(LISTED RECORDS)

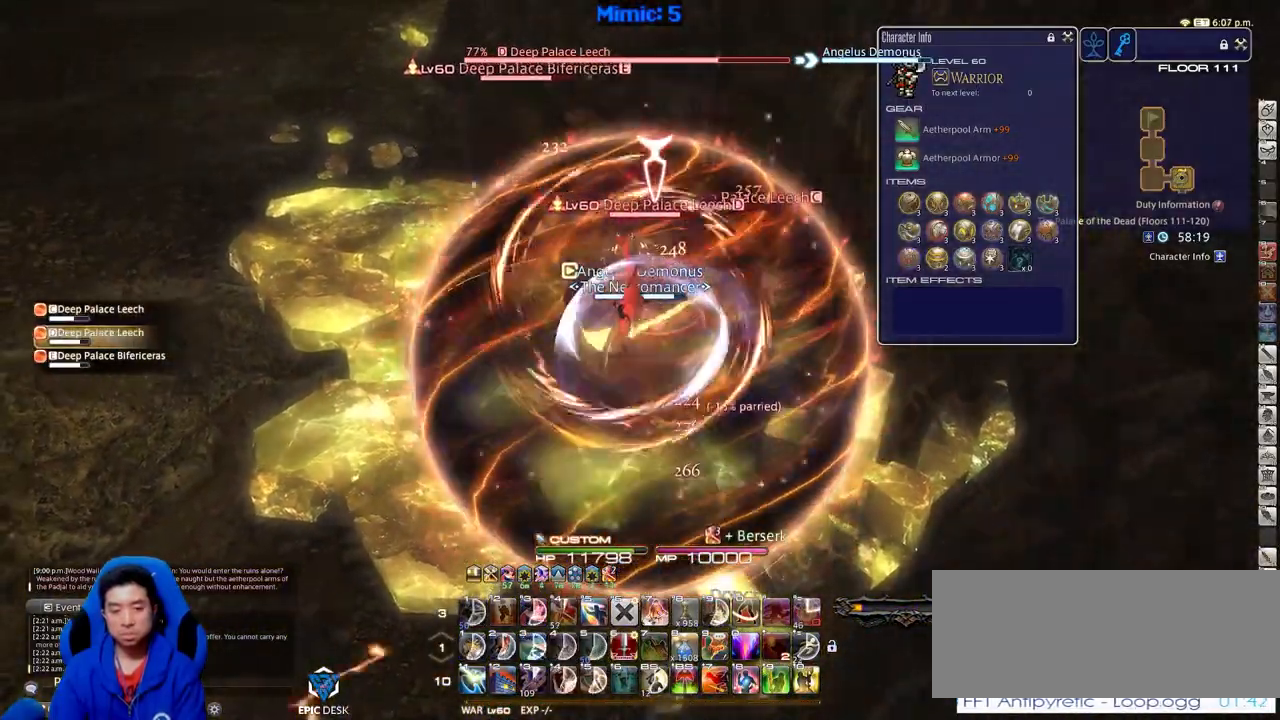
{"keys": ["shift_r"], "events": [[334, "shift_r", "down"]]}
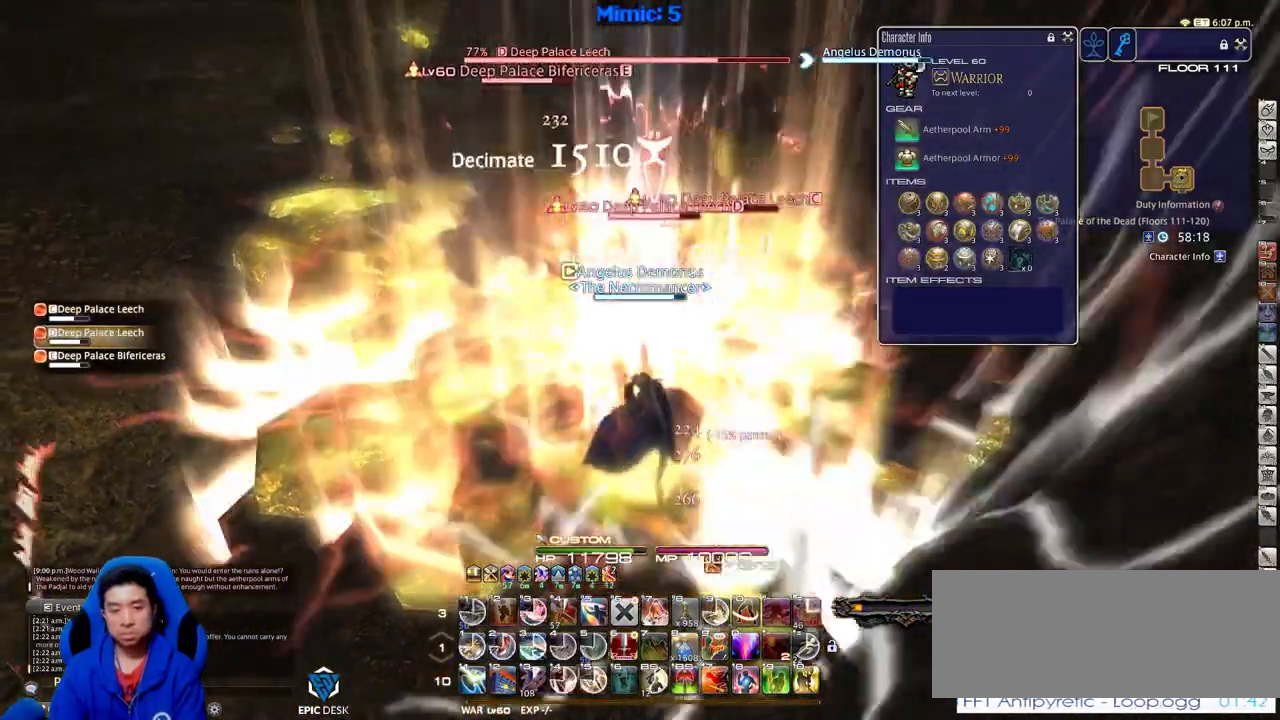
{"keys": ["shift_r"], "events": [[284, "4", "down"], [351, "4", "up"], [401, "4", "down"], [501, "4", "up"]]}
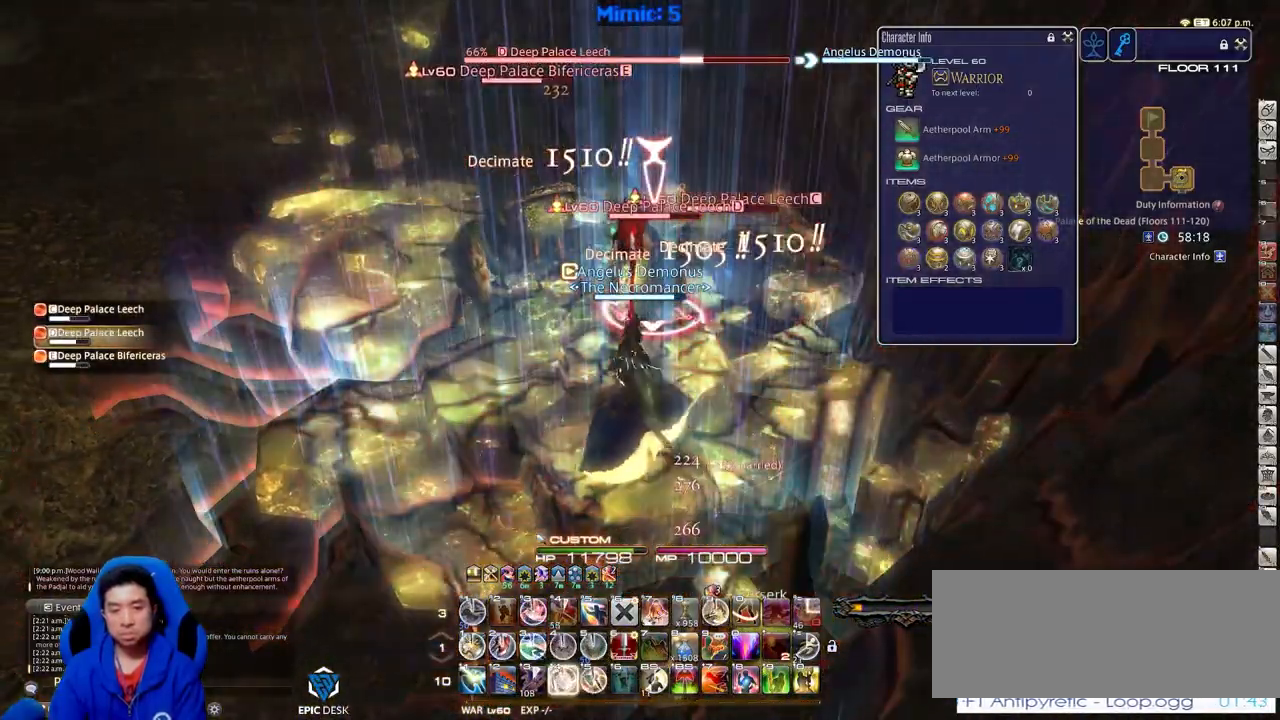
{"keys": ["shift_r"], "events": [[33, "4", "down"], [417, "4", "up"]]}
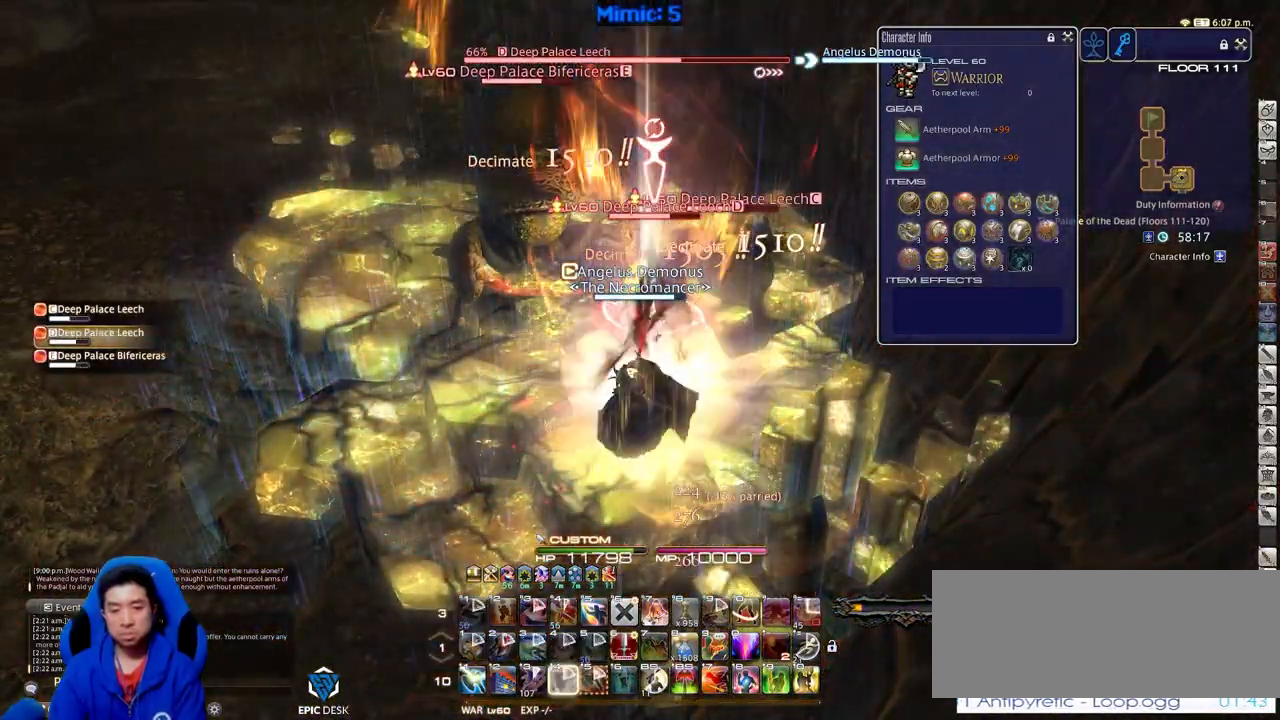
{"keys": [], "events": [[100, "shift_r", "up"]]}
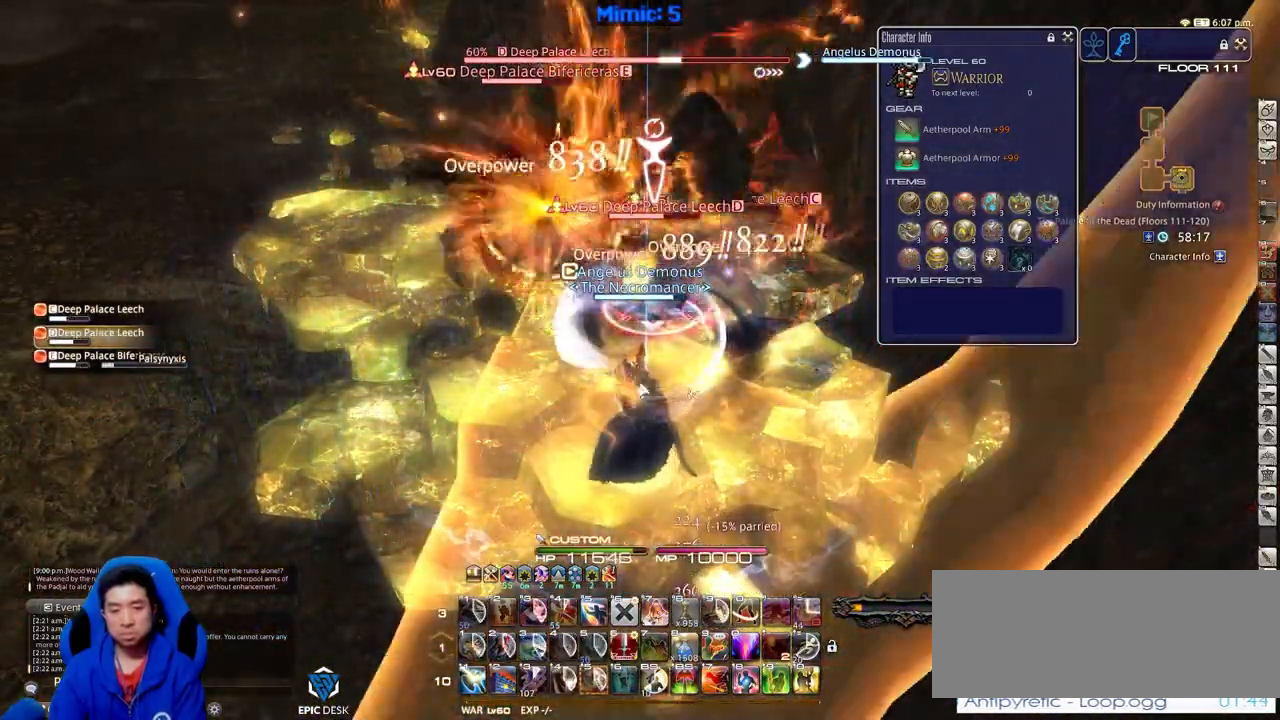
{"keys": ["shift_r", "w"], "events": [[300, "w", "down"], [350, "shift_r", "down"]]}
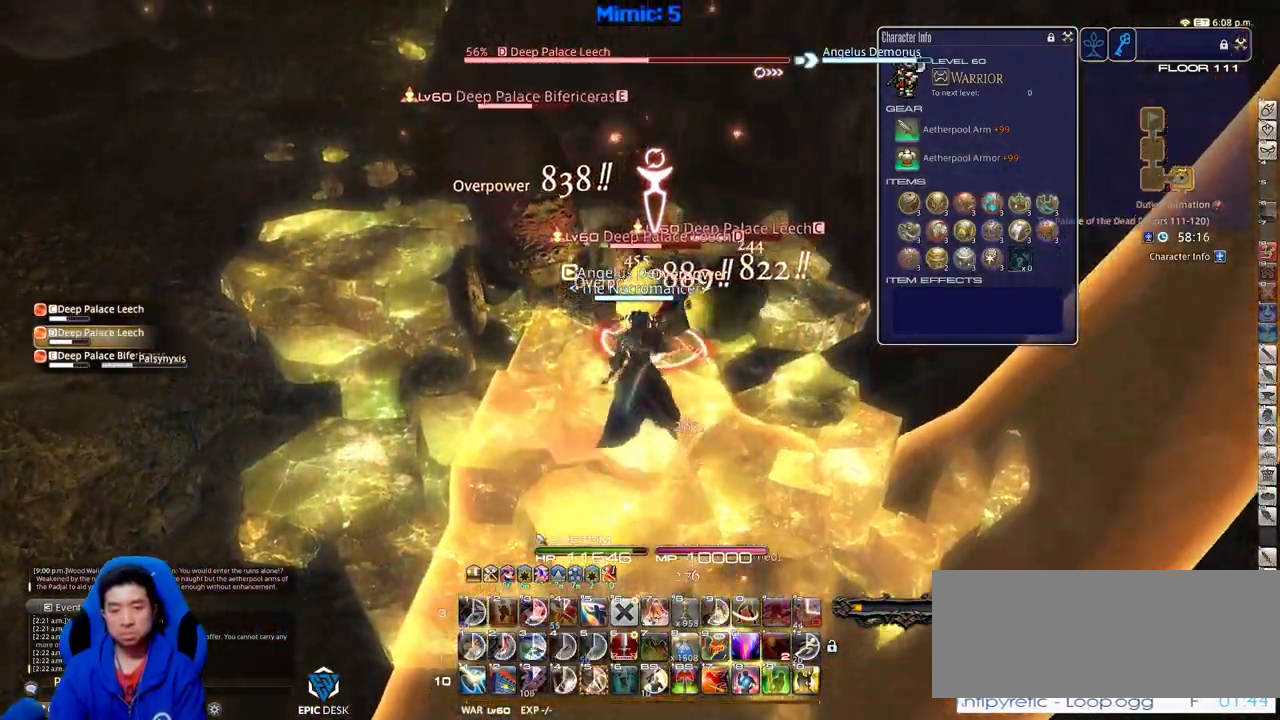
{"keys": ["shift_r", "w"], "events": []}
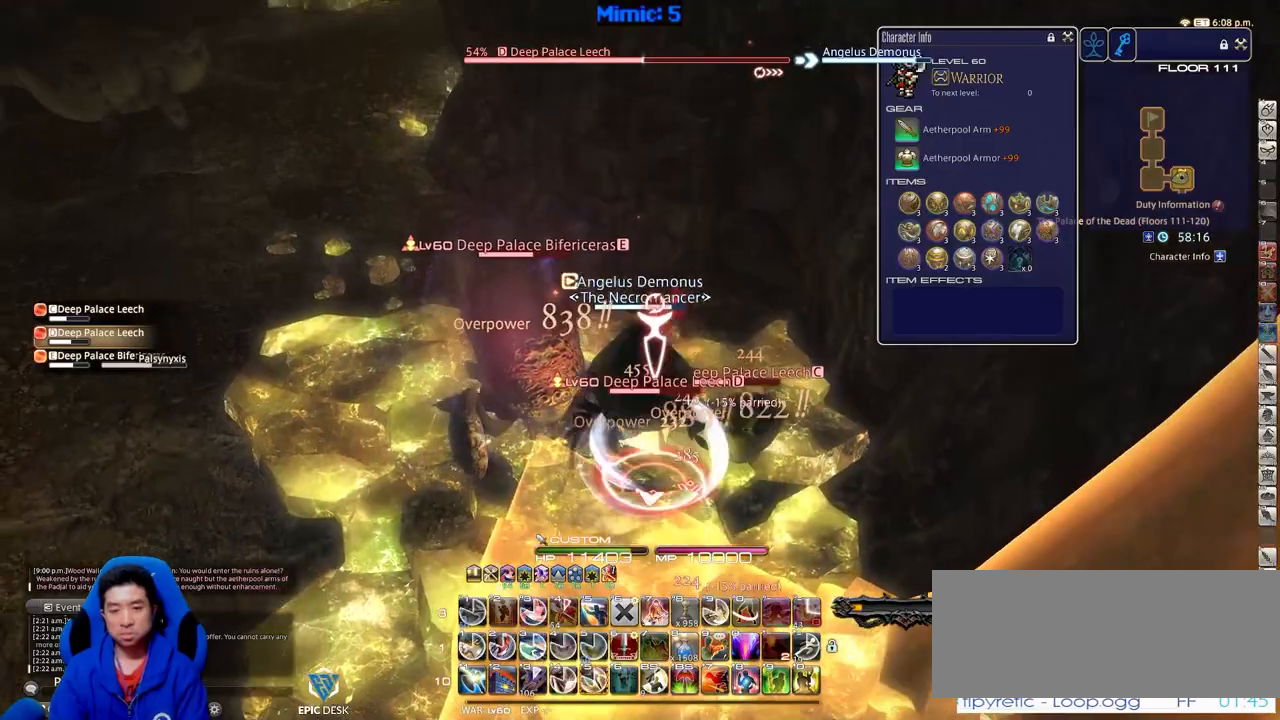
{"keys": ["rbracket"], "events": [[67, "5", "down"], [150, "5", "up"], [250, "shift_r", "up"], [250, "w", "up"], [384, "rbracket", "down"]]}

(End LISTED RECORDS)

:: YOUR GOAL ::
First drop every picture, then print the data above exactly as it stands.

:: RESULT OF THE TASK ::
{"keys": ["shift_r"], "events": [[334, "shift_r", "down"]]}
{"keys": ["shift_r"], "events": [[284, "4", "down"], [351, "4", "up"], [401, "4", "down"], [501, "4", "up"]]}
{"keys": ["shift_r"], "events": [[33, "4", "down"], [417, "4", "up"]]}
{"keys": [], "events": [[100, "shift_r", "up"]]}
{"keys": ["shift_r", "w"], "events": [[300, "w", "down"], [350, "shift_r", "down"]]}
{"keys": ["shift_r", "w"], "events": []}
{"keys": ["rbracket"], "events": [[67, "5", "down"], [150, "5", "up"], [250, "shift_r", "up"], [250, "w", "up"], [384, "rbracket", "down"]]}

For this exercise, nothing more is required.